Now I was jealous of fabric and jewelry.

“Morning, Mr. Stone.” She dumped cream and sweetener into her coffee, lifted her mug, and started past me.

I wanted to reach out and catch her arm—hell, I wanted to do more than that. I wanted to push that skirt up and settle myself between her thighs. Both of those options weren’t actually options in front of Debra, as well as in the office in general.

But while my brain said let her by, my body said block her exit, and my brain definitely wasn’t in control today.

She glanced up, her wide eyes and innocent face making me want to defile her in new and inventive ways.

I couldn’t very well tell her that seeing her made me feel happy about something for the first time in days, and confessing that I missed her over the weekend was also out. “I need to talk to you about a few things I noticed in the reports. Let me just get settled in and?—”

“Don’t you have that appointment in fifteen minutes?” Damn. I forgot about that. My alert should’ve gone off.

Her gaze dropped to my shoulder, her expression carefully neutral. “I peeked at your calendar a few minutes ago, and you’re booked back-to-back today. I’ll do what I can to make sure you stay on schedule, and if you get behind, I’ll make small talk with your clients. As long as that’s okay with you.”

It should be. She could charm all of my clients, and then I would want to murder them all for looking at her. Totally cool. “Of course. When’s my last appointment?”

She kept on stubbornly avoiding eye-contact and I fucking hated it. It made me want to cup her chin and tip her face up to mine so I could peer into those hazel eyes until she gave me something more than this robotic version of her. “Five-thirty, I believe.” Debra extended a steaming mug toward me. “Wow. She already knows your schedule as well as I do. She’s right. It is five-thirty.”

“Schedule Katrina for my six-thirty slot, then.”

“Katrina better get out of the break room and get to work, then,” Kat said. Something was up, and it frustrated the hell out of me that I couldn’t pull her aside right now and ask her what it was.

But I got the message loud and clear, and let her by. She took the no-touching guideline to the extreme and practically hugged the other side of the doorway, leaving as much space as possible between us.

Yeah, there was no way I was going to be able to wait until six- thirty to pull her aside and find out what the hell was up with her today.

CHAPTER 12

Kat

Sure. Just avoid the guy whose office is mere feet from your desk. The guy who takes up every inch of space whenever he’s near. Great plan, Kat.

In my defense, I came up with it before I’d had caffeine. The blinds on his office window were up, and I tested the bounds of my chair and leaned back until it wobbled enough to give me heart palpitations.

Yes, the chair was the only thing giving me heart palpitations. Not the glimpse of Jameson in his office, every inch of him screaming power and control as he talked to his eleven-thirty appointment—the as common, and unremarkable as his name, Bob Smith.

Debra came wandering over with a brown bag. “Is he still in there? I’ve got Jameson’s lunch from the deli. When he’s done, will you give it to him?”

“Um, actually, I’m going to sneak out to lunch real fast, while he has a break in clients and no one needs entertaining.” I knew I was being ridiculous. I couldn’t avoid him forever—we had a six- thirty meeting, after all. But I couldn’t go in and talk and pretend that I didn’t feel all mixed up about everything Jameson Stone.

Knowing he was on a dinner date on Friday night with someone named Vivienne ate at me, a scab I couldn’t stop picking.

I was sure they’d shared more than dinner together, and I experienced overwhelming amounts of jealousy and bitterness toward a woman I’d never meant. Which made no sense, because I had no claim on him. I’d told him that I couldn’t be a hookup girl without getting too attached, but there’d been no hooking up, and yet here I was, experiencing a mix of attached and pissed that he’d gone out to dinner with another woman.

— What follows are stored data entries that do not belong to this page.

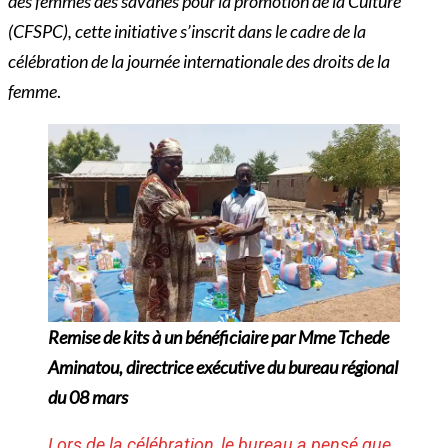
des femmes des savanes pour la promotion de la Culture
(CFSPC), cette initiative s’inscrit dans le cadre de la
célébration de la journée internationale des droits de la
femme
.
Remise de kits à un bénéficiaire par Mme Tchede
Aminatou, directrice exécutive du bureau régional
du 08 mars
Lors de la célébration, le bureau a pensé que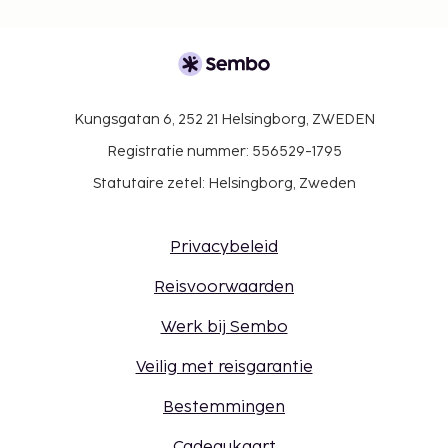
Kungsgatan 6, 252 21 Helsingborg, ZWEDEN
Registratie nummer: 556529-1795
Statutaire zetel: Helsingborg, Zweden
Privacybeleid
Reisvoorwaarden
Werk bij Sembo
Veilig met reisgarantie
Bestemmingen
Cadeaukaart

I saw Bob Smith shift forward in his seat, and that was my cue to get the hell out of here. I turned to grab my purse, and when I straightened, my gaze met Jameson’s for one, electrifying second.

“See you after lunch,” I said to Debra, panic pitching my voice higher than usual. I strode across the office, head down, and when I heard people coming, I pushed the elevator’s down button repeatedly, as if that’d make it come fast enough for me to climb on and get away before they reached me.

Where’re the stairs?

Really, Kat? You’re going to huff it down twenty-five flights of stairs in five-inch stilettos and a binding skirt that doesn’t leave much wiggle room? I’d return drenched in sweat, but bonus, my workout for the day would be done.

Unless I fell halfway through my descent and ended up bloody and with broken limbs. Yeah. That’d be my luck.

Of course the elevator arrived at the same time Bob Smith and Jameson did. I assumed that Jameson would simply tell Bob goodbye and go back to his office.

Instead, he climbed on the elevator with us.